L’aspetto socio-culturale

Se l’aspetto giuridico del problema è importante, non di meno lo è quello sociale e culturale, perché è vero che la famiglia patriarcale esiste ancora, ma certamente non è l’unico o il prevalente modello familiare e neanche il solo capace di generare violenza.

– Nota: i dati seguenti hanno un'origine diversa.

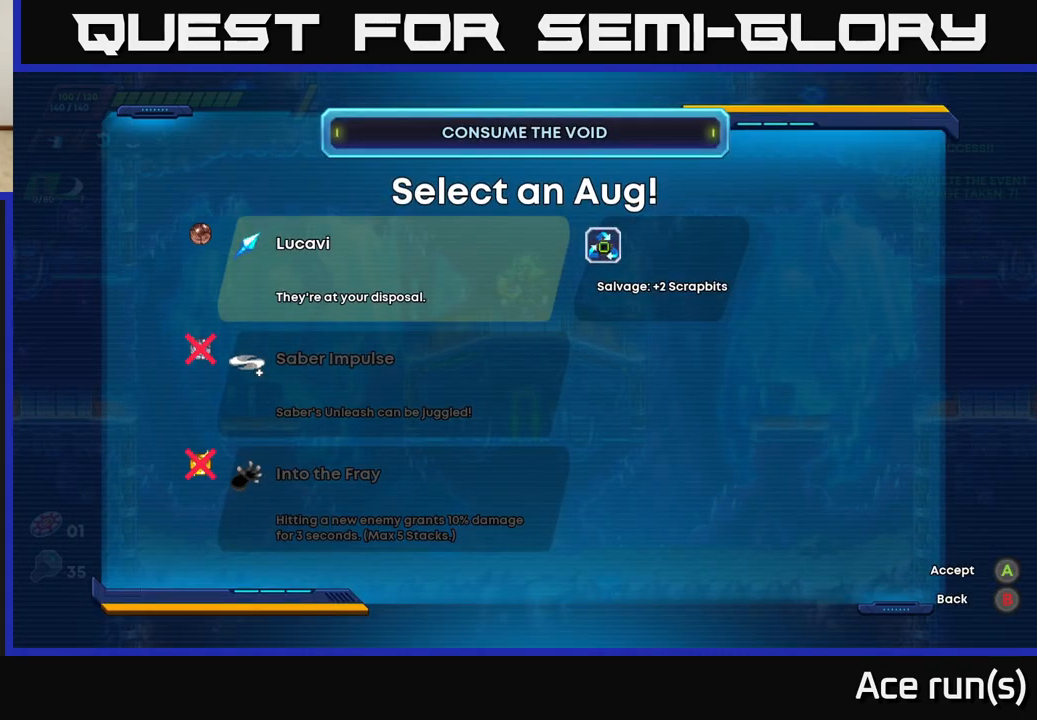
{"buttons": [], "left_stick": "center", "right_stick": "center", "events": []}
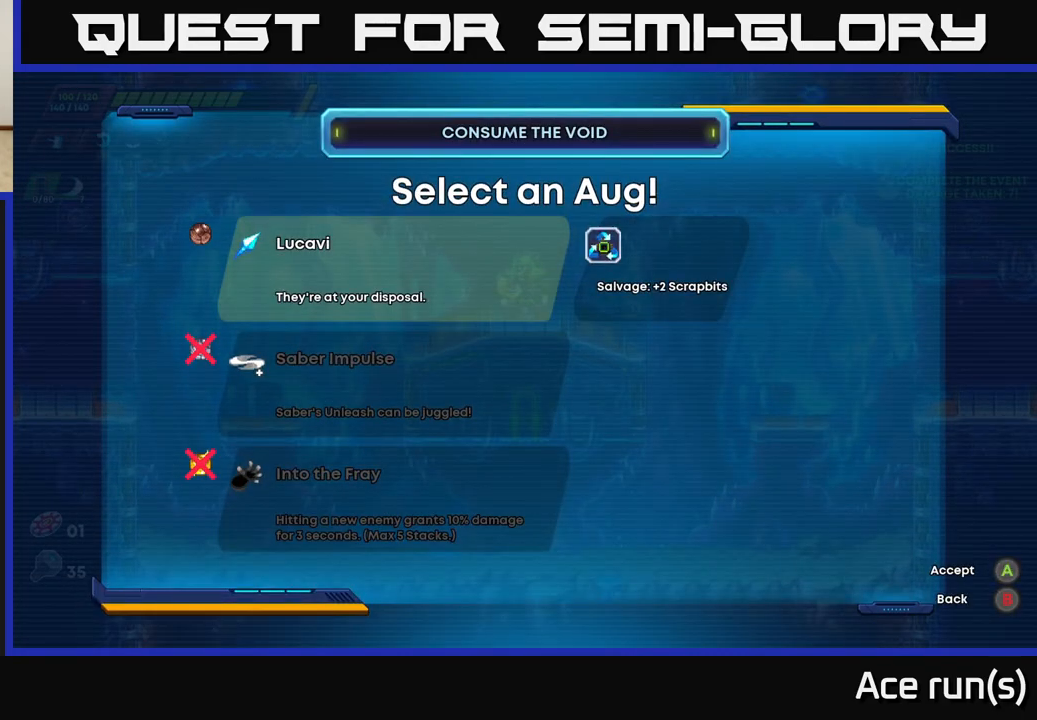
{"buttons": [], "left_stick": "center", "right_stick": "center", "events": []}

Molte, le iniziative di sensibilizzazione e denuncia avviate nel mondo. Dall’istituzione del 25 novembre come giornata internazionale contro la violenza sulle donne alle “Scarpe rosse”, simbolo di femminilità tinto di sangue. Dello stesso colore la “panchina rossa”, che simboleggia il posto di ogni donna che non c’è più. E ancora, il “muro delle bambole”, derivato dalla tradizione indiana. Un muro delle bambole è stato inaugurato anche a Manziana il 3 aprile, ma poiché attorno a ogni vittima c’è una comunità che non può dimenticare il proprio ruolo nei riguardi degli individui che la compongono, “L’agone nuovo” ribadisce il suo impegno per la costruzione di una rete territoriale a favore dell’inclusione e della solidarietà, per il riconoscimento delle diversità e lo sviluppo armonico e positivo di ogni persona.